To incentivize the development of drugs for rare diseases, the ODA provides a host of benefits to drugmakers such as market exclusivity for seven years, tax credits, faster regulatory reviews, waiver of regulatory fees, and others. Orphan drug candidates are also eligible for public grants from the Food and Drug Administration and National Institutes of Health to further help defray the cost of developing drugs for rare diseases.
With all the fiscal incentives provided by the ODA, it's not surprising that the orphan drug industry has grown quickly over the past decade, and some pharmaceutical companies have devoted their entire R&D efforts to treat rare diseases. You should look for this trend to continue, with orphan drug specialists like BioMarin Pharmaceutical (NASDAQ: BMRN ) , GlaxoSmithKline (NYSE: GSK ) , and Sanofi (NYSE: SNY ) leading the way.
A closer look at 3 leaders in the orphan drug space
BioMarin has four orphan drugs already approved in Europe and the United States with a fifth, Vimizim, set to be reviewed by the FDA in November. Vimizim is indicated for a rare genetic disease called Morquio A syndrome that's believed to afflict 3,000 people worldwide. As such, one has to wonder about the Vimizim's chances for commercial success, or even viability for that matter. With an estimated price tag of $450,000 per year, however, Vimizim could very well become an orphan blockbuster, if approved. BioMarin is also seeking approval for Vimizim in Europe, with a potential approval coming in early 2014.

(Data records)
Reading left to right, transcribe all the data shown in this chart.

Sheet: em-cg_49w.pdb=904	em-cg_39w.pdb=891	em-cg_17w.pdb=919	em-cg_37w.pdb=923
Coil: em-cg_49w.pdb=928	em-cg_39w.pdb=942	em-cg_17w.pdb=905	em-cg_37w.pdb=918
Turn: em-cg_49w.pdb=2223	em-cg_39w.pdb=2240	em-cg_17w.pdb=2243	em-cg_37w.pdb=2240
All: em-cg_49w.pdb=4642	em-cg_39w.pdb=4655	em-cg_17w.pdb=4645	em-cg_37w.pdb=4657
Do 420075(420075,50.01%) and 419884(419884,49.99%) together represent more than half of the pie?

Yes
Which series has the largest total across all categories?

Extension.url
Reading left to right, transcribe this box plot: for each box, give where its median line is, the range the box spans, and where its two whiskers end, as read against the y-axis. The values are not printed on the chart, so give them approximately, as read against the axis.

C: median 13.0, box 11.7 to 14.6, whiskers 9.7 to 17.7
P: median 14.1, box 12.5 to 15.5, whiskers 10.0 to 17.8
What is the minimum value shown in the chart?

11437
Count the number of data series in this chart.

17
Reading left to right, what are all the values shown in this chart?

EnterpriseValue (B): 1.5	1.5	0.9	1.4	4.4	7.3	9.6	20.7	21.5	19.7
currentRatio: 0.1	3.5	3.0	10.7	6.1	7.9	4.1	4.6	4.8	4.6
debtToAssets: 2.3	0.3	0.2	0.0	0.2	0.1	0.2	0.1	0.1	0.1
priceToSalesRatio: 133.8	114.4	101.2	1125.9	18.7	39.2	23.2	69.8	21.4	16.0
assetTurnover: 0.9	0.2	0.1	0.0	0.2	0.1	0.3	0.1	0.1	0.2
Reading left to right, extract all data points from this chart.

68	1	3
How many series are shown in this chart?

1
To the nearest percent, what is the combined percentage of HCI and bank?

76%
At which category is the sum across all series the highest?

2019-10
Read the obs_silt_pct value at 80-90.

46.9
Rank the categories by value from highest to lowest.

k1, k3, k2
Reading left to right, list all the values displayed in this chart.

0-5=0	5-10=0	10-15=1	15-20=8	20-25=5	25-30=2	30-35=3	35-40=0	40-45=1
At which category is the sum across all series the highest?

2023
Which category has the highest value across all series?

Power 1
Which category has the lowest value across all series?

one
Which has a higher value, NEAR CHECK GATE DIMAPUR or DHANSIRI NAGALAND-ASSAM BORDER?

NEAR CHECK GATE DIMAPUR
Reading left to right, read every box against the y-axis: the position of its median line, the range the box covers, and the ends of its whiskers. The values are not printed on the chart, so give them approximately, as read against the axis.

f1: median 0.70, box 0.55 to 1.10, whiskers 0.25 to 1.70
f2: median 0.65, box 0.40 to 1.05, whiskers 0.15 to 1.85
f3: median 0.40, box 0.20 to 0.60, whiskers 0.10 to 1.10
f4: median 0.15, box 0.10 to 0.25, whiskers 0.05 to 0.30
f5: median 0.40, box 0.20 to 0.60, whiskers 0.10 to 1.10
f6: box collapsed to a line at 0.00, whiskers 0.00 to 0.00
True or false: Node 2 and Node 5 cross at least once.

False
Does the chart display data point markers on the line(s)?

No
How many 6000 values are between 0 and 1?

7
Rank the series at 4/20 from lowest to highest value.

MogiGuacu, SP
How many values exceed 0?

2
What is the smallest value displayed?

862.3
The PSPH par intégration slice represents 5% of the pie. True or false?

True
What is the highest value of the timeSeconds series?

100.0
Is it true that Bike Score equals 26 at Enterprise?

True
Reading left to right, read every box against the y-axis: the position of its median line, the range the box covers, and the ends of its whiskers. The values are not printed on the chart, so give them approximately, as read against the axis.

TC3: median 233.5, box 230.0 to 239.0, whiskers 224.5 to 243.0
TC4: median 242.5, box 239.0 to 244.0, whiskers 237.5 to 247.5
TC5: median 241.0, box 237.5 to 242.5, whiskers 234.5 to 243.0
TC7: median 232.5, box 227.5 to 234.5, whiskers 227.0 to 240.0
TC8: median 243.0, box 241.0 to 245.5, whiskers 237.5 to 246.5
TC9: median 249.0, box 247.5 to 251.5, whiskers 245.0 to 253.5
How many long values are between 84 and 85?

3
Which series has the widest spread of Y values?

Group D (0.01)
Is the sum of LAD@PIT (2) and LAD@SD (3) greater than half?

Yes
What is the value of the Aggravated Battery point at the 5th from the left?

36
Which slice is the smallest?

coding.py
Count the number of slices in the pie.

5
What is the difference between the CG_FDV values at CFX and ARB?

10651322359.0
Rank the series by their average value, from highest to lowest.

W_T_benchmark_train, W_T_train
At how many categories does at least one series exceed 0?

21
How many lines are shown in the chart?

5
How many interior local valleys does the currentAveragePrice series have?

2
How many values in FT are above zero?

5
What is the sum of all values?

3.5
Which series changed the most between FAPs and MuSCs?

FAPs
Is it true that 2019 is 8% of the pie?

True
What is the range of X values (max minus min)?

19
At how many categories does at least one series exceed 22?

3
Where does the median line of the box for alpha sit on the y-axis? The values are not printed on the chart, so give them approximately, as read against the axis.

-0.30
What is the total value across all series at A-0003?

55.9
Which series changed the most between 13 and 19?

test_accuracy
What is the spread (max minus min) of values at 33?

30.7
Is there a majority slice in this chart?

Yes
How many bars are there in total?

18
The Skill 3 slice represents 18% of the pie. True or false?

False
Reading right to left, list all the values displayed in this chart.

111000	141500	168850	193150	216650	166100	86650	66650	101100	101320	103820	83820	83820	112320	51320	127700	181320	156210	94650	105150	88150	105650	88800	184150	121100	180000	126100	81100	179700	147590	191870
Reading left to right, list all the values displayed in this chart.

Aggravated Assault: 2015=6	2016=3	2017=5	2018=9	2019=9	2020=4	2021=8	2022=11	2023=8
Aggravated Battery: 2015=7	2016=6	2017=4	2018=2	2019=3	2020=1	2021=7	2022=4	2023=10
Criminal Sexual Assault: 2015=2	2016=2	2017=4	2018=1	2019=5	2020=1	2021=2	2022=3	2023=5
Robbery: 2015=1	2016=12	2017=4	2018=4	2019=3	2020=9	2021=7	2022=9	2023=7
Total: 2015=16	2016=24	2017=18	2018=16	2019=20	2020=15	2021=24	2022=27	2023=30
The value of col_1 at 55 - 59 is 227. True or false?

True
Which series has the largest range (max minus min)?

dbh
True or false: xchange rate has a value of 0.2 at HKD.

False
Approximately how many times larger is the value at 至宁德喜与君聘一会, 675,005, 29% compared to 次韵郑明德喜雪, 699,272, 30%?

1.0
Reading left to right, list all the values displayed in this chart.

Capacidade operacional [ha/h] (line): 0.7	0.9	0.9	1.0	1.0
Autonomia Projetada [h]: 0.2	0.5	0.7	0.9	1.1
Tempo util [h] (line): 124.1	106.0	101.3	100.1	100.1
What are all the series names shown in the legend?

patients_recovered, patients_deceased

_ACTION ITEM 1_
Quote the section of the excerpt on orphan drugs that opens with the words containing "To incentivize the" and closes with "for rare diseases.".
_ACTION ITEM 2_
In the excerpt on orphan drugs, how many people worldwide is Morquio A syndrome believed to afflict?
_ACTION ITEM 3_
Using the excerpt on orphan drugs, explain why Vimizim could become an orphan blockbuster even though few people have the disease it treats.
Answer using only the excerpt on orphan drugs.

_RESULT 1_
To incentivize the development of drugs for rare diseases, the ODA provides a host of benefits to drugmakers such as market exclusivity for seven years, tax credits, faster regulatory reviews, waiver of regulatory fees, and others. Orphan drug candidates are also eligible for public grants from the Food and Drug Administration and National Institutes of Health to further help defray the cost of developing drugs for rare diseases.

_RESULT 2_
3,000 people worldwide.

_RESULT 3_
Morquio A syndrome is believed to afflict only 3,000 people worldwide, but Vimizim has an estimated price tag of $450,000 per year. That price is why the excerpt says it could become an orphan blockbuster if approved.